For more information on Five Minute Friday, check out the Five Minute Friday website
Beautiful Shauna!
I have fallen in the trap countless, yes, countless times. Just in the past year, and my kids are 37 and 24, I have chosen to just let them live their lives, and that has released me from the shame of their choices. Neither are walking in the way of the Lord, in spite of the values and God-fearing ways they have been steeped in and taught since birth. It is a great time for your book, a timely time for those who are raising young children and those who fight these internal battles with their own issues of parenting. I can’t go back and do anything different, and I have to accept the fact that what was done was done in the light I had at the time. Thank you for this. #20 on fmf
Hi Mary, thanks so much for sharing your story.
I ❤️ this: “I have to accept the fact that what was done was done in the light I had at the time.“ That’s it—So true! We did the best we could with the light we had! Thank you!
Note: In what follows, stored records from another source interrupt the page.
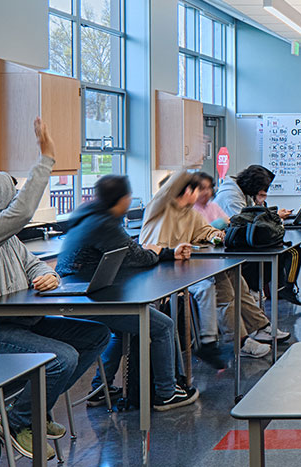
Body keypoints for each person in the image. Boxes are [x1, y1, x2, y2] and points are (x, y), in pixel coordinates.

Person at [0, 118, 113, 458]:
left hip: (8, 325)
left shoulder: (5, 239)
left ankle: (32, 411)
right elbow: (19, 214)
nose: (15, 199)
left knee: (96, 335)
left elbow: (33, 265)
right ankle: (19, 421)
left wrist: (50, 278)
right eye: (10, 195)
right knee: (61, 358)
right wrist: (46, 158)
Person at [57, 174, 198, 411]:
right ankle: (166, 392)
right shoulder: (105, 224)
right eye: (128, 196)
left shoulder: (88, 215)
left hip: (77, 294)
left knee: (120, 332)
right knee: (163, 326)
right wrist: (160, 253)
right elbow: (138, 256)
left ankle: (100, 389)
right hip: (92, 298)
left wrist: (164, 252)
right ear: (122, 199)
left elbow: (129, 253)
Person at [141, 169, 271, 365]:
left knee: (231, 277)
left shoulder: (190, 214)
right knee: (206, 287)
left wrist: (217, 236)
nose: (204, 193)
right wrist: (189, 164)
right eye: (198, 189)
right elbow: (169, 188)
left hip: (183, 268)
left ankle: (252, 331)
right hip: (158, 270)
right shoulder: (160, 208)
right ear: (186, 191)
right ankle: (210, 342)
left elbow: (205, 230)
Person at [213, 164, 301, 312]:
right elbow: (245, 222)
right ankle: (257, 290)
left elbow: (253, 218)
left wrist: (261, 205)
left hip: (235, 240)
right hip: (225, 244)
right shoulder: (231, 197)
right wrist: (273, 215)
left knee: (283, 252)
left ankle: (272, 289)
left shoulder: (241, 191)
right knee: (273, 257)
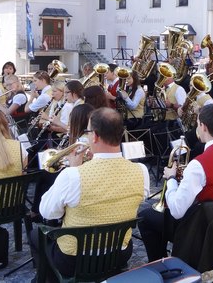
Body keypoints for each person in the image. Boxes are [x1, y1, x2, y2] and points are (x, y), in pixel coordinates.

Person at [31, 108, 149, 280]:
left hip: (75, 259)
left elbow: (48, 212)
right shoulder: (141, 170)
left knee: (36, 235)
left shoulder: (72, 175)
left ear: (94, 136)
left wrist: (74, 169)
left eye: (87, 132)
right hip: (120, 253)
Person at [138, 104, 213, 262]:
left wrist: (170, 179)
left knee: (145, 217)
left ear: (203, 126)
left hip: (200, 226)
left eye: (198, 124)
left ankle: (160, 265)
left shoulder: (198, 165)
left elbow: (177, 210)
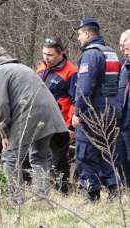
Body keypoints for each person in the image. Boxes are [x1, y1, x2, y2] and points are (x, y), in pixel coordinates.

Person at [0, 49, 67, 200]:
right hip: (50, 112)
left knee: (10, 158)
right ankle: (42, 198)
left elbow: (1, 104)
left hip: (30, 112)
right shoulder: (21, 67)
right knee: (39, 156)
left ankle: (16, 200)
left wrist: (4, 133)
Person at [73, 18, 121, 202]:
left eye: (79, 34)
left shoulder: (91, 54)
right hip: (112, 112)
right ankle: (115, 192)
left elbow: (84, 89)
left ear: (86, 33)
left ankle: (91, 195)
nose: (78, 39)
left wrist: (78, 113)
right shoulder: (111, 53)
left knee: (85, 154)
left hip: (94, 114)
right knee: (106, 153)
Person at [35, 37, 78, 194]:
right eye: (44, 53)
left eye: (50, 55)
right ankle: (37, 190)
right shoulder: (40, 67)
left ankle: (63, 192)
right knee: (36, 157)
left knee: (59, 161)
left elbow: (76, 100)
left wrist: (71, 126)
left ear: (61, 53)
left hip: (61, 124)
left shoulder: (71, 72)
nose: (46, 57)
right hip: (39, 121)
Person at [116, 36, 130, 188]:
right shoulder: (124, 67)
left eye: (127, 49)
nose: (124, 52)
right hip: (123, 121)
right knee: (122, 158)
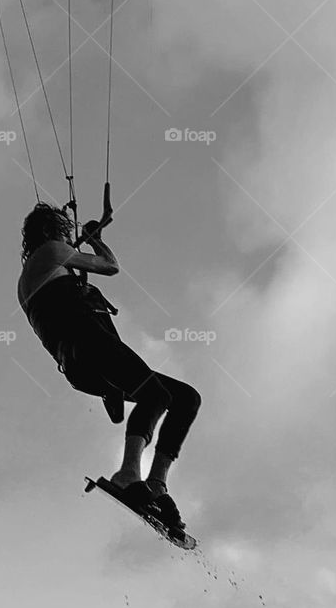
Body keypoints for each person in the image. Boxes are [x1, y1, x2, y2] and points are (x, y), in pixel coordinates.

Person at [18, 202, 200, 536]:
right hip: (85, 344)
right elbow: (110, 266)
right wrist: (96, 240)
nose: (68, 234)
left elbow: (67, 270)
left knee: (185, 398)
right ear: (49, 231)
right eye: (64, 228)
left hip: (79, 365)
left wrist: (88, 236)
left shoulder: (38, 271)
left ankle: (157, 484)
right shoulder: (50, 251)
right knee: (155, 395)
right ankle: (128, 474)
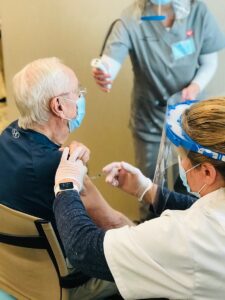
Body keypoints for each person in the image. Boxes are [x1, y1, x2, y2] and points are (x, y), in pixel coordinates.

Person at [54, 98, 225, 299]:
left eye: (182, 155)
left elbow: (83, 250)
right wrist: (148, 190)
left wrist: (66, 186)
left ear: (207, 172)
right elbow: (207, 210)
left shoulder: (186, 236)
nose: (181, 163)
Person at [0, 57, 128, 299]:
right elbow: (111, 223)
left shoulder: (8, 135)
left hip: (13, 275)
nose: (81, 97)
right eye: (77, 92)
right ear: (58, 106)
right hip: (65, 284)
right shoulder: (60, 168)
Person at [92, 0, 225, 220]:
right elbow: (109, 63)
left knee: (199, 192)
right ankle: (152, 239)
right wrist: (104, 73)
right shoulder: (132, 19)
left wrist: (195, 86)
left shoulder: (198, 12)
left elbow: (209, 61)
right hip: (150, 122)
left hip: (191, 123)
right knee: (148, 190)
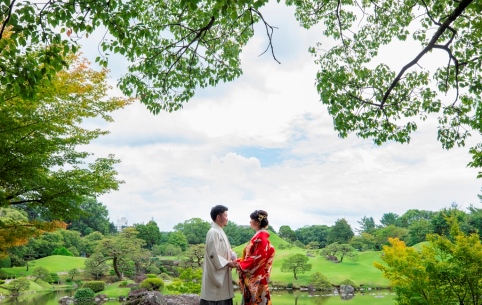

Heading over to read your post too. Have a fantastic week!☀️
As a mom of small kids this is a daily battle! Especially when out on the town, shopping or eating out. The more times I experience the tantrums in pu lic the more I realise how they choose their behavior, and I can just respond to it with consistent, loving rebuke.
I love it that you share your life with us, you’re real and honest and it helps us all to feel like we’re normal and not alone in the struggles of motherhood.
Ahhhh, sweet Kim. You ARE a good mommy to those wonderful boys. And no, you are not alone in this. This is such a good reminder to “STAY CONNECTED TO YOUR TRIBE!” Mothering is always easier when we do it together! I love you and believe in you so much!